As policy evolution goes, it took three more years for the Disaster Management Act of 2005 to set up the NDMA and the State and district disaster management authorities. By then, the Indian Ocean tsunami pounded over 2,200 km of the coastline, killed over 15,000 people and rendered lakhs of people homeless. However, by 2005, the NDMA was up and running. And, as per the Act, the armed forces are supposed to be called upon to intervene only when a situation is beyond the capability of the civil administration.

Sticking with the most recent examples from the Chennai floods, sample this for an idea of how our current disaster ‘mitigating mechanisms’ are nowhere near the vision of being ‘effective’. The NDMA website has not been updated since December 3. As of December 13, the website’s tab called ‘Rescue Operations in Chennai’ has nothing but two e-mail addresses.
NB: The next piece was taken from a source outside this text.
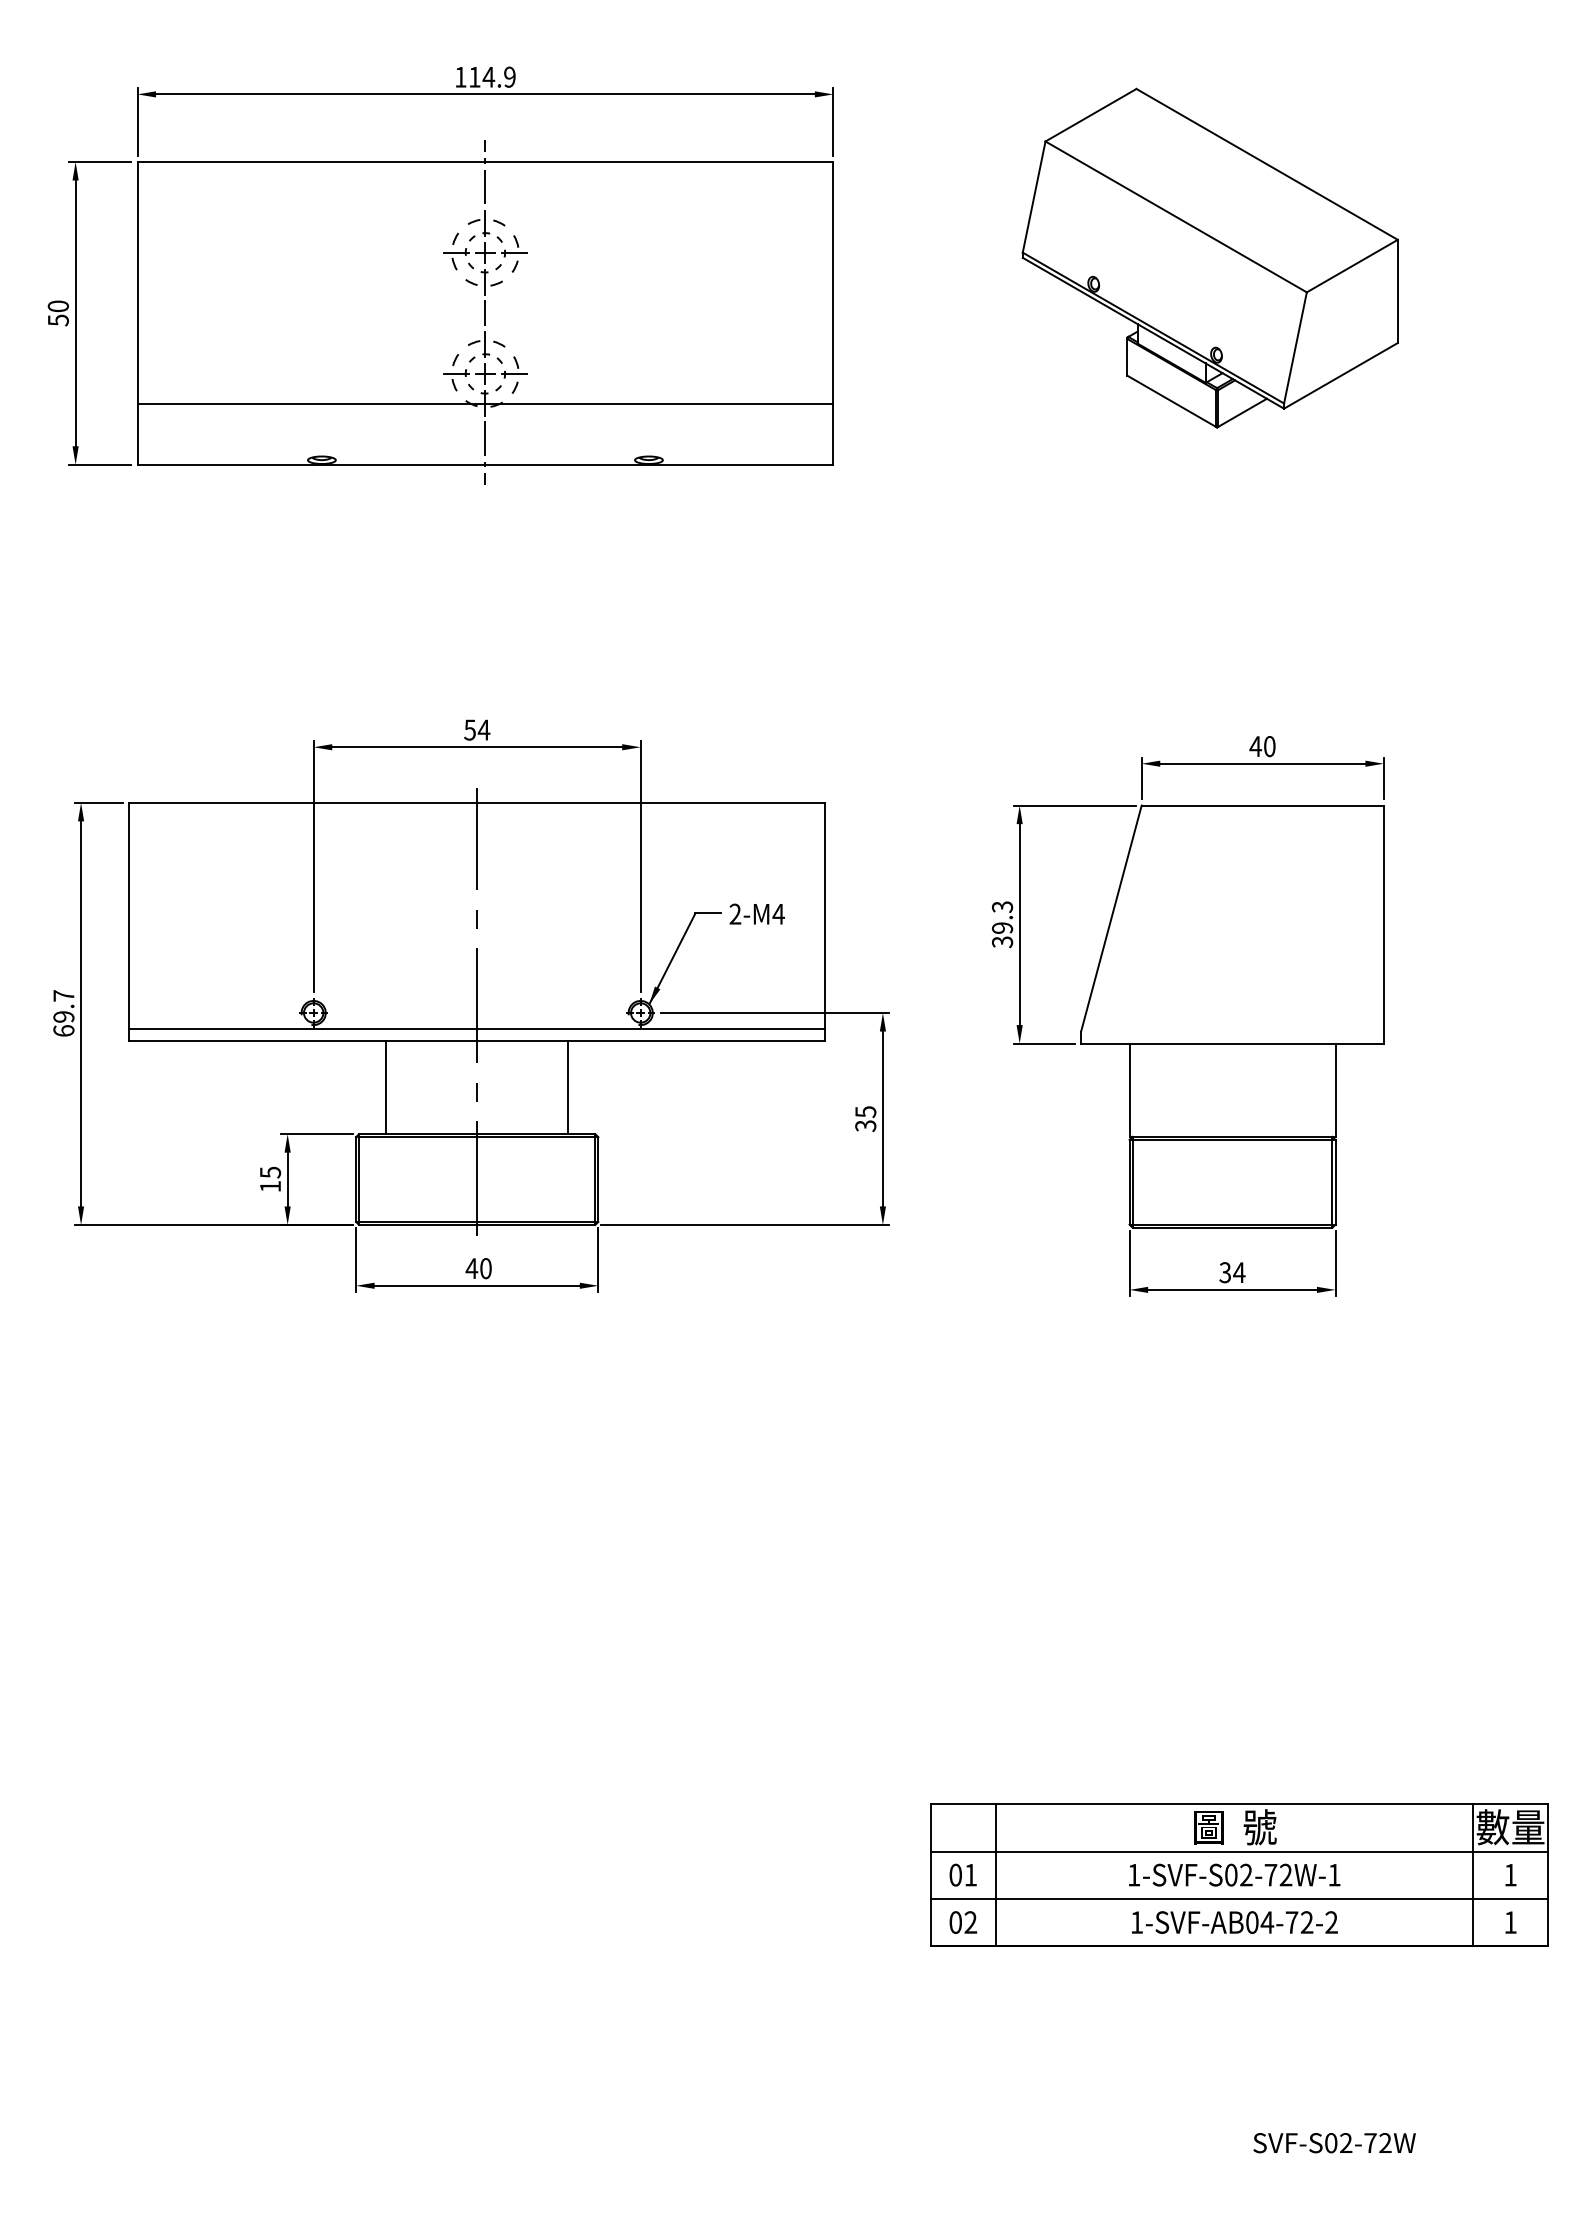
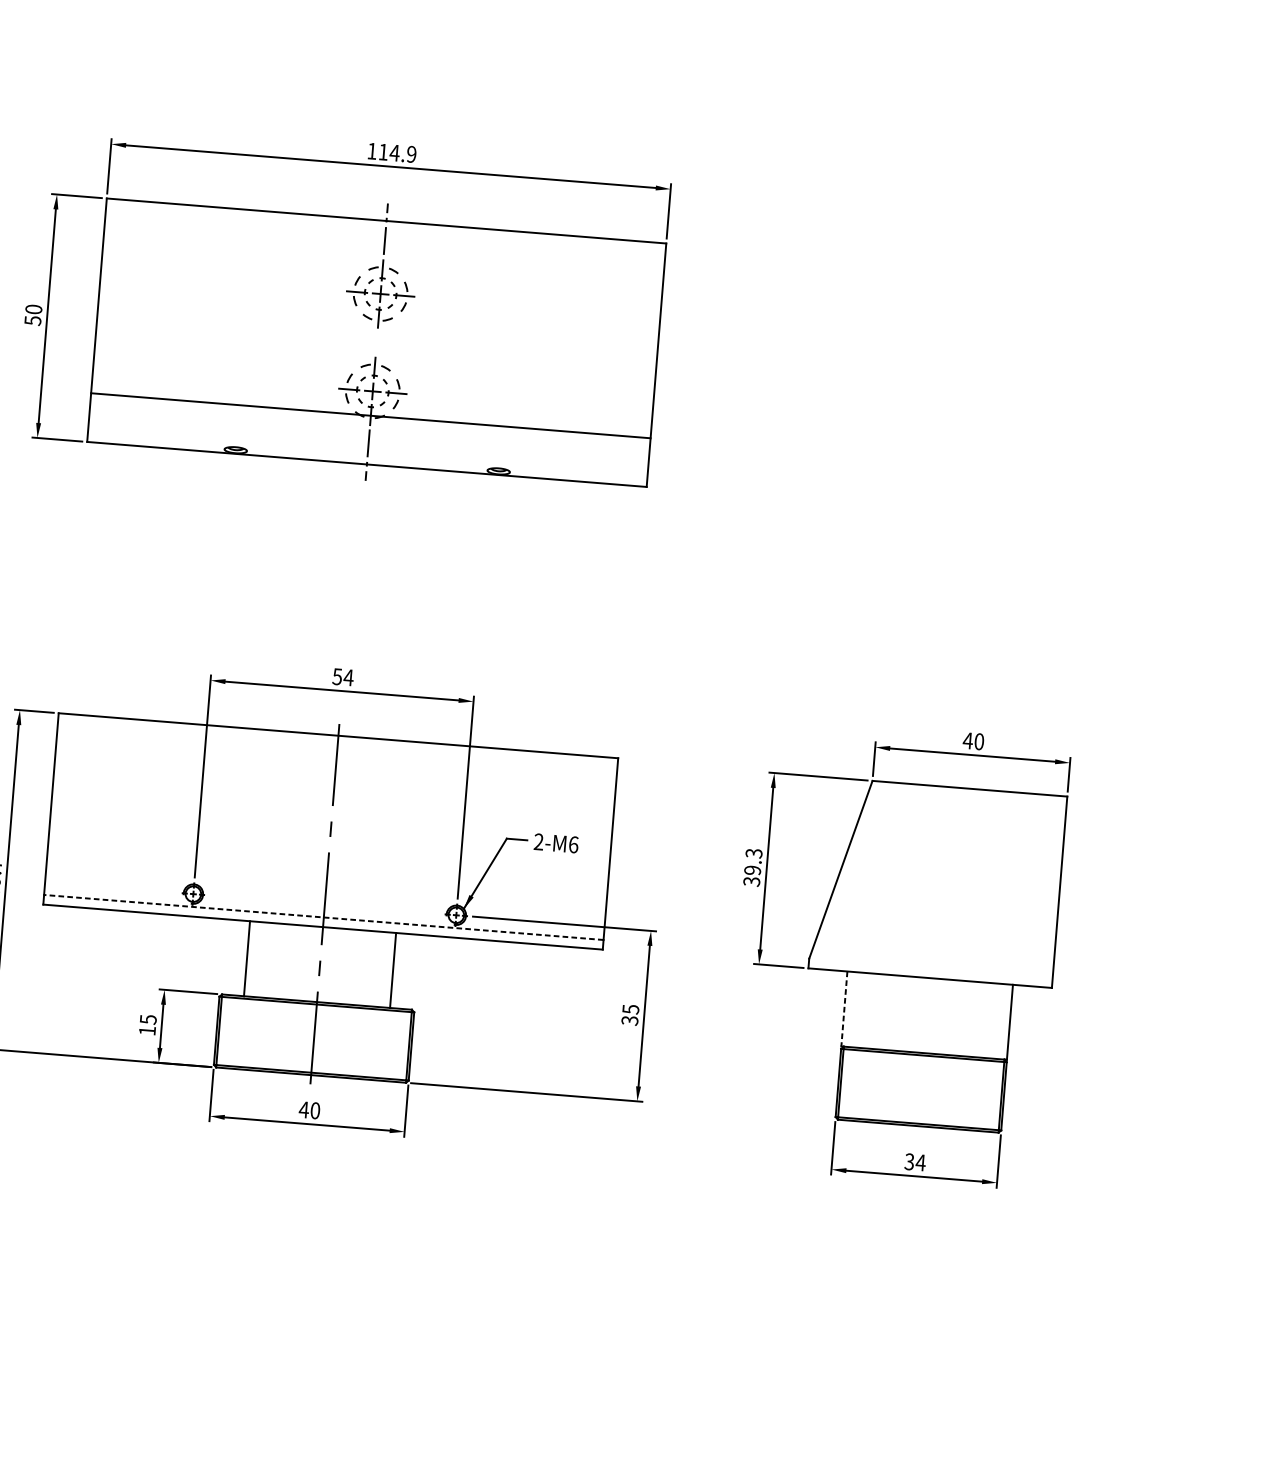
part: (1209, 257) -> (962, 344), removed
line: (485, 312) -> (376, 342), removed
text: (778, 913) -> (573, 844), 2-M4 -> 2-M6
line: (477, 1028) -> (324, 917), solid -> dashed
line: (1129, 1090) -> (844, 1009), solid -> dashed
At the State level, the photos of 100 soldiers from Hyderabad, waiting for over 10 hours for instructions from the Tamil Nadu government as Chennai sank, was the lowest point of relief coordination, says a retired bureaucrat on the condition of anonymity.

“It is evident that bureaucrats don’t have the freedom to act. Even during natural disasters, they have to be given instructions because they are now used to that pattern of governance now. They expect ‘clearance’ for everything and a lot of time is wasted as officers look up to the CM for every small decision,” he added. The State’s Relief Commissioner, Atulya Misra, did not respond to queries sent byThe Hindu on December 9.

“Local politicians were playing dirty because the State administration was missing in action. The political executive washed its hands of the matter the minute the forces landed. It became the Army’s job to ensure that relief and rescue operations went smoothly. However, the State government did not want to lose political mileage,” another retired official said.

Stoic society

Experts maintain that mediocre disaster management in India has thrived on society’s tolerance. “It is time we stop accepting inexcusable answers like ‘emergency mechanisms did not work because of the emergency.’ All societies plan, prepare and execute at least 10 per cent of what they planned. What we do is equivalent to writing a final examination every few months without any preparation. We have all the books and resources we need. All systems are in place. But on paper,” said Kavita Narayan, a public health expert and disaster management specialist trained by the United States’ Federal Emergency Management Agency (FEMA).

By December 6, when the Indian Air Force ceased its relief operations, in just five days it had flown over 40 sorties, airlifted 30 NDRF teams and five Army columns, evacuated 700 stranded civilians to other parts of the country, and transported 281 tonnes of relief material. It had pressed into service transport aircraft, ranging from the massive C-17 Globemaster to the old Russian AN-32s. Over a dozen helicopters carried out the kind of operation that rescued Deepthi to the safety of a hospital.

The Army, which was still on the ground, had over 70 teams with 57 medium-sized boats and 16 small boats in Tamil Nadu to aid the civil administration..

Disasters, natural or man-made, are part of our lives in megacities. In fact, as Chennai showed, how we live is accelerating climate change. Since we are the ones accelerating it, it is only the basic common sense to give some thought to preparedness.